Lucas Sanches veta uso de débito e crédito no ônibus, mas estudo da STMU prevê retomada do projeto

Fontes do governo confirmam que o Executivo prepara nova versão do projeto para 2026
O prefeito Lucas Sanches (PL) vetou o projeto de lei que autorizava o pagamento das tarifas de ônibus municipais por meio de cartões de crédito e débito. O veto foi publicado no Diário Oficial da última quarta-feira, 4.
Na mensagem encaminhada à Câmara Municipal, a prefeitura justificou a decisão afirmando que a proposta “acarretaria custos ao operador do sistema, não previstos nos contratos vigentes”. Foto: Reprodução/PMG

O prefeito Lucas Sanches (PL) vetou o projeto de lei que autorizava o pagamento das tarifas de ônibus municipais por meio de cartões de crédito e débito. O veto foi publicado no Diário Oficial da última quarta-feira, 4.

Na mensagem encaminhada à Câmara Municipal, a prefeitura justificou a decisão afirmando que a proposta “acarretaria custos ao operador do sistema, não previstos nos contratos vigentes”. Segundo o texto, a cobrança de taxas das bandeiras de cartões — que variam de 1% a 3% por transação — representaria um impacto financeiro para as concessionárias responsáveis pelo transporte público.

Apesar do veto, o vereador Leandro Dourado, um dos autores da propositura, afirmou que pretende dialogar com Sanches para encontrar uma solução conjunta. “O veto veio de forma técnica. Vou conversar com o prefeito, talvez o projeto venha diretamente do Executivo”, declarou o parlamentar ao Radar de Notícias.

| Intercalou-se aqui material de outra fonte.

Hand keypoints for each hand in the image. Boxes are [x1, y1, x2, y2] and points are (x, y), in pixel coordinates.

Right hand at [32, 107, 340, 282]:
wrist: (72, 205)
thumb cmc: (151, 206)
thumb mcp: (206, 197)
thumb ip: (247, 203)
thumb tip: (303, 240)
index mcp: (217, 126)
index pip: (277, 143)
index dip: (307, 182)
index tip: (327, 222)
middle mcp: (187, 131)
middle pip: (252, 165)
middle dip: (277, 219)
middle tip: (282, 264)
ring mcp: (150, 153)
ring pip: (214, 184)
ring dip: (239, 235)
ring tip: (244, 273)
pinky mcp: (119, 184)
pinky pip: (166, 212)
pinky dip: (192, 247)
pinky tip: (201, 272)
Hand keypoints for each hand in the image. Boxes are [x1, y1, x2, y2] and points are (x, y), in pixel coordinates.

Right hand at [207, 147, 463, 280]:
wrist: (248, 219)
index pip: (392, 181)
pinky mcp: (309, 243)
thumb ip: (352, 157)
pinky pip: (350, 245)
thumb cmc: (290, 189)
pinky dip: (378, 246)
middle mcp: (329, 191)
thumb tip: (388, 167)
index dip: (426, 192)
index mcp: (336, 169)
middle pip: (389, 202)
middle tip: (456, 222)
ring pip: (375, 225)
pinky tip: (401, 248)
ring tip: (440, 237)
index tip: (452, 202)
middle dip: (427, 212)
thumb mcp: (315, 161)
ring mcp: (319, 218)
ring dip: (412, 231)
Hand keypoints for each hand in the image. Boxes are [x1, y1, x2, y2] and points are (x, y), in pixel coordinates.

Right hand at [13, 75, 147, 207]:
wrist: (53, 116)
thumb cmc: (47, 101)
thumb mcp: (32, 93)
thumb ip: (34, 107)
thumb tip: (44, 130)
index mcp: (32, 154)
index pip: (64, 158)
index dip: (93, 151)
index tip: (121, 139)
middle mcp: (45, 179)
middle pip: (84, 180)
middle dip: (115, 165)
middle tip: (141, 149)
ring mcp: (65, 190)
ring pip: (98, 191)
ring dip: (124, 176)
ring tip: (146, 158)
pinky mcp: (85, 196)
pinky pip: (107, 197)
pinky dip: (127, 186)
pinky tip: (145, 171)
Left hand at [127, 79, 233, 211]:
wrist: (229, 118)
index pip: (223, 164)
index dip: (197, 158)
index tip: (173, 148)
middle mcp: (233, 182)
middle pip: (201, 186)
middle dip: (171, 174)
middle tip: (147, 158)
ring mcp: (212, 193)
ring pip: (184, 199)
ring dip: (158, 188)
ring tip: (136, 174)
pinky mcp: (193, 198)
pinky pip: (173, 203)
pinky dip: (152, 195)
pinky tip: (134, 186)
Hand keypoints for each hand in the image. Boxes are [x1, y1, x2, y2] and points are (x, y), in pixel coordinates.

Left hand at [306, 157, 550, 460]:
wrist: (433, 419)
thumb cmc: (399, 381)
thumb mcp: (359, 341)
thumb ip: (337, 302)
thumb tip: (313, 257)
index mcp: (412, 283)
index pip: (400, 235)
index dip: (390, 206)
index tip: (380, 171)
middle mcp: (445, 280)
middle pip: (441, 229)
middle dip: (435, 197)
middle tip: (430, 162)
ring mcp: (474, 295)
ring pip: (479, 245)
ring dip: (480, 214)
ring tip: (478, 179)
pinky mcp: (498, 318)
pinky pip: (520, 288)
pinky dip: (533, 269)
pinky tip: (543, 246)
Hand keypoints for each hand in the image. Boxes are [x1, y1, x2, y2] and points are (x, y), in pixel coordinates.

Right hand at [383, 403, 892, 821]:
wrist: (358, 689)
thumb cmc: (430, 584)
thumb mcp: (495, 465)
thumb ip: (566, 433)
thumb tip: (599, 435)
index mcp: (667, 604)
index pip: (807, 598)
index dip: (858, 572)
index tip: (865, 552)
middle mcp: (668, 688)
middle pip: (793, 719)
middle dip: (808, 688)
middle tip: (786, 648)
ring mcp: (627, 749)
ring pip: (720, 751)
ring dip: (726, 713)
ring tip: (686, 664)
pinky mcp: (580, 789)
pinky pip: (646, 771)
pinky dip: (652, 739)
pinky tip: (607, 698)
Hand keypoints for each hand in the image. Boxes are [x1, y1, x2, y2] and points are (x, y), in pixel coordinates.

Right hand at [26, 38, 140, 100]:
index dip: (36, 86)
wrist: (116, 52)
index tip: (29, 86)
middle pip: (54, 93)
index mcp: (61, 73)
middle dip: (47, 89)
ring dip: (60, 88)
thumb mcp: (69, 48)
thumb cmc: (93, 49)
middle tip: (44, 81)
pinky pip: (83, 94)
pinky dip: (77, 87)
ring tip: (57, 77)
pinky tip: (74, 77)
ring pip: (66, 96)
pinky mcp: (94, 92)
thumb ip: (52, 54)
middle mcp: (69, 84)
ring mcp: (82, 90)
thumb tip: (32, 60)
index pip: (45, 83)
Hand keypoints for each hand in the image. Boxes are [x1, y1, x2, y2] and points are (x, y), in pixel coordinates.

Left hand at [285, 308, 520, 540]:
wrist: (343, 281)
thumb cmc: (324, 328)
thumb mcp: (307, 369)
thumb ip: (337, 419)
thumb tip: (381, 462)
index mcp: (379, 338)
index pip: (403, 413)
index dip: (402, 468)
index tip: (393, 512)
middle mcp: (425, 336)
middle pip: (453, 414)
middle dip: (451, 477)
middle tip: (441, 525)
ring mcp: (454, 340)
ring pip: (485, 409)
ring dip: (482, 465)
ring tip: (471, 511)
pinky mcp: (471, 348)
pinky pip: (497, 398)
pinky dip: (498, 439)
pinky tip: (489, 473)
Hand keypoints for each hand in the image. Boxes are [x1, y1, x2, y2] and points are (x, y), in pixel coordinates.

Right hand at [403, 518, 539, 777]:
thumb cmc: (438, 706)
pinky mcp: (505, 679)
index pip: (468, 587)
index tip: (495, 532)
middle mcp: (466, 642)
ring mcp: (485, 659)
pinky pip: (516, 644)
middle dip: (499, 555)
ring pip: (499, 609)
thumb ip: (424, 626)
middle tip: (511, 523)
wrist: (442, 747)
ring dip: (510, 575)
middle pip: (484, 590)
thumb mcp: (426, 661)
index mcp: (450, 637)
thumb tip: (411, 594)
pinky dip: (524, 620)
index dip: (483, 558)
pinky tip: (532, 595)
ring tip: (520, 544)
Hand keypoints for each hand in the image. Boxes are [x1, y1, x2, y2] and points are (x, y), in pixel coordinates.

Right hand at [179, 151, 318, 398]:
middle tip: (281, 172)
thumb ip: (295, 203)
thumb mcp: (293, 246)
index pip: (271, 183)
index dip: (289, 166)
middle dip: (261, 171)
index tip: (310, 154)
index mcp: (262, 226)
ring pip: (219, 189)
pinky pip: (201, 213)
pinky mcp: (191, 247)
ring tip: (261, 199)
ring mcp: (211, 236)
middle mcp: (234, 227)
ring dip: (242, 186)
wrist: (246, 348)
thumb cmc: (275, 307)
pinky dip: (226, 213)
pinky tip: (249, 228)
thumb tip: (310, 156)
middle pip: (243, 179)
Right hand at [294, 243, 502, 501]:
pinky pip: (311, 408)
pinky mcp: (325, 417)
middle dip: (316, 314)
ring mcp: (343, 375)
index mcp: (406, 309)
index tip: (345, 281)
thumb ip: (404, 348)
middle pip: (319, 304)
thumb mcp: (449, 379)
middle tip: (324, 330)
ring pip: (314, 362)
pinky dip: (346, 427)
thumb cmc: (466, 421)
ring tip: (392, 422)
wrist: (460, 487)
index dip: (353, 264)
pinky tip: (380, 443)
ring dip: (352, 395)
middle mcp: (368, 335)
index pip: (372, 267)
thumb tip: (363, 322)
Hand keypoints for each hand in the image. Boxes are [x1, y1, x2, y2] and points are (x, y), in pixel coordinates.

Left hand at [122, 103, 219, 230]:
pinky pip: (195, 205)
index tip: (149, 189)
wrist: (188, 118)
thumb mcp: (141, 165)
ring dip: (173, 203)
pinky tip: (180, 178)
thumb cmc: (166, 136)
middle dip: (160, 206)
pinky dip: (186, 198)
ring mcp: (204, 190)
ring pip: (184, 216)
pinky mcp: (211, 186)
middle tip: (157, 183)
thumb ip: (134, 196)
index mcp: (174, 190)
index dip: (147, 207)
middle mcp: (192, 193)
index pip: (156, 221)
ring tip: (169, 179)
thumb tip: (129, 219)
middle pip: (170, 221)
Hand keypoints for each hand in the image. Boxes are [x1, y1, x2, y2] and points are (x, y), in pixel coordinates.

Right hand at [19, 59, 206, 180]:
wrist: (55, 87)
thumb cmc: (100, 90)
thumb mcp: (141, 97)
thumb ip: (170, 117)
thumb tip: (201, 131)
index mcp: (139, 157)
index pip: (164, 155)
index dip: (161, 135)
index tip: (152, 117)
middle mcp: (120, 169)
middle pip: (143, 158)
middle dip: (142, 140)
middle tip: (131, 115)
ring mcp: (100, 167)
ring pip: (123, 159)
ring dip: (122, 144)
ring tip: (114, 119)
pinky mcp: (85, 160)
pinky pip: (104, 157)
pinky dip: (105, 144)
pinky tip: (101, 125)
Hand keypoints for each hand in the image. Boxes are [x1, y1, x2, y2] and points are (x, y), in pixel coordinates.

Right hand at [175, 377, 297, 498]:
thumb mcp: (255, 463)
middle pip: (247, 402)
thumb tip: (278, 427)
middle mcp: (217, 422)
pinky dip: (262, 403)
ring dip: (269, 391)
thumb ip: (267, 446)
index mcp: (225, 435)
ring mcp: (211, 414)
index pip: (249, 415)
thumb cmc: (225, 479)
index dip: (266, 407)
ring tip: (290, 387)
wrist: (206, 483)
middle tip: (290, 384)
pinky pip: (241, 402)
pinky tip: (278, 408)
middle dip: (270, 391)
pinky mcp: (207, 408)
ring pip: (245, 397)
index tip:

Fontes ligadas ao governo municipal informaram à reportagem que a Secretaria de Trânsito e Mobilidade Urbana (STMU) já concluiu um estudo técnico sobre a viabilidade do sistema de pagamento proposto. O levantamento indica que as empresas concessionárias precisarão adequar os contratos e os equipamentos de bilhetagem para que a mudança seja possível.

De acordo com as fontes ouvidas, a previsão é que o pagamento das passagens com cartão seja implementado já em 2026. A proposta deverá ser reenviada à Câmara pelo Executivo, possivelmente com a coautoria dos parlamentares que assinaram a primeira versão: Danilo Gomes (Republicanos), Rafael Acosta (PSB), Janete Pietá (REDE) e Leandro Dourado (PMB). Mesmo com a possibilidade de reformulação, a Câmara dos Vereadores deve votar pela permanência ou derrubada do veto.